Andrea assumed a calm face and said in a tone too firm not to be affectation:
“God save you, brother!”
She watched him mount his horse and ride off, waving his hand to the last. She remained motionless as long as he was in sight.
Then she turned and ran at hazard in the wood like a wounded fawn, until she dropped on a bench under the trees where she let a sob burst from her bosom.
“Oh, Father of the motherless,” she exclaimed, “why am I left all alone upon earth?”
A slight sound in the thicket – a sigh, she took it to be, made her turn. She was startled to see a sad face rise before her. It was Gilbert’s, as pale and cast-down as her own.
At sight of a man, though he was not a stranger, Andrea hastened to dry her eyes, too proud to show her grief to another. She composed her features and smoothed her cheeks which had been quivering with despair.
Gilbert was longer than she in regaining his calm, and his countenance was still mournful when she looked on it.

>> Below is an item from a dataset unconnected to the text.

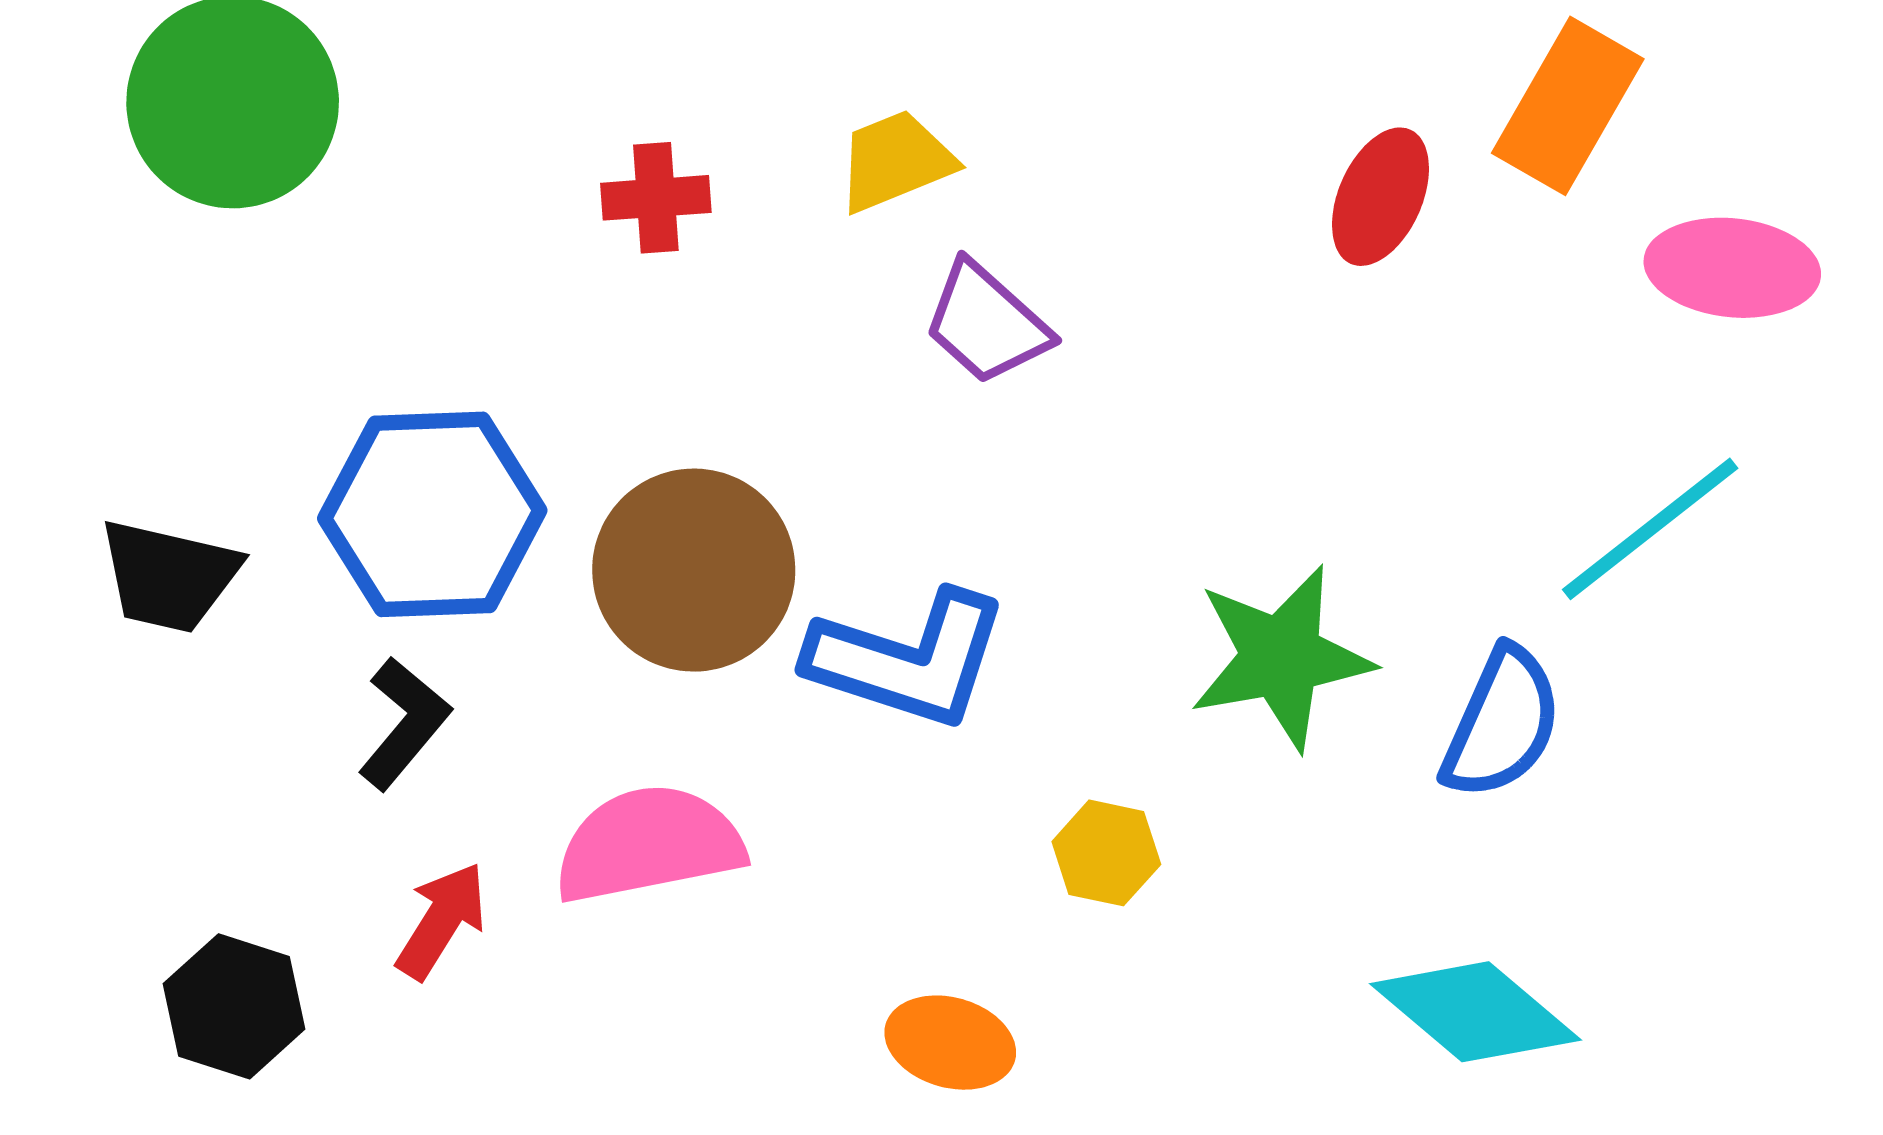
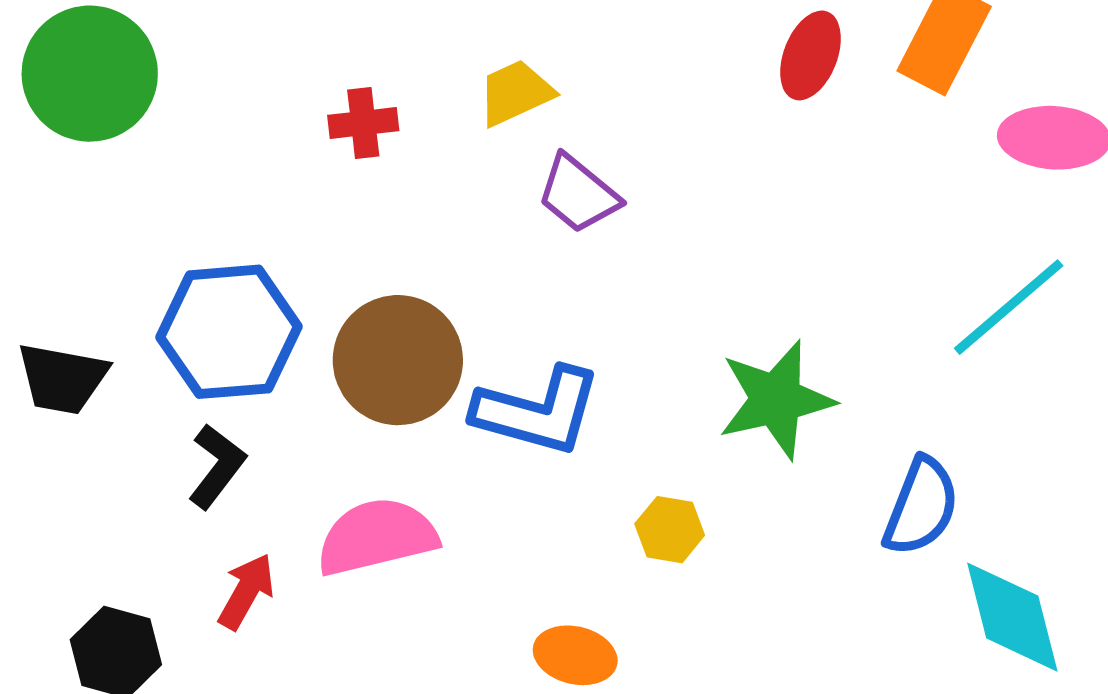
red ellipse: (1380, 197) -> (811, 55), moved
blue semicircle: (1502, 723) -> (921, 507), moved
cyan diamond: (1475, 1012) -> (1012, 617), moved, turned 38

“Ah, Master Gilbert again,” she said, with the light tone she always assumed when chance brought her and the young man together. “But what ails you that you should gaze on me with that dolorous air? Something must have saddened you – pray, what has saddened you?”
“If you really want to know,” he answered with the more sorrow as he perceived the irony in her words, “it is the sadness of seeing you in misery.”
“What tells you so? I am not in any grief,” replied Andrea, brushing her eyes for the second time with her handkerchief.
Feeling that the gale was rising, the lover thought to lull it with his humility.
“I beg pardon, but I heard you sobbing – ”
“What, listening? you had better – ”
“It was chance,” stammered the young man, who found it hard to tell her a lie.
“Chance? I am sorry that chance should help you to overhear my sobs, but I prithee tell me how does my distress concern you?”
“I cannot bear to hear a woman weep,” rejoined Gilbert in a tone sovereignly displeasing the patrician.
“Am I but a woman to you, Master Gilbert?” replied the haughty girl. “I do not crave the sympathy of any one, and least of all of Master Gilbert.”
“You are wrong to treat me to rudely,” persisted the ex-dependent of the Taverneys, “I saw you sad in affliction. I heard you say that you would be all alone in the world by the departure of Master Philip. But no, my young lady, for I am by you, and never did a heart beat more devoted to you. I repeat that never will you be alone while my brain can think, my heart throb, or my arm be stretched out.”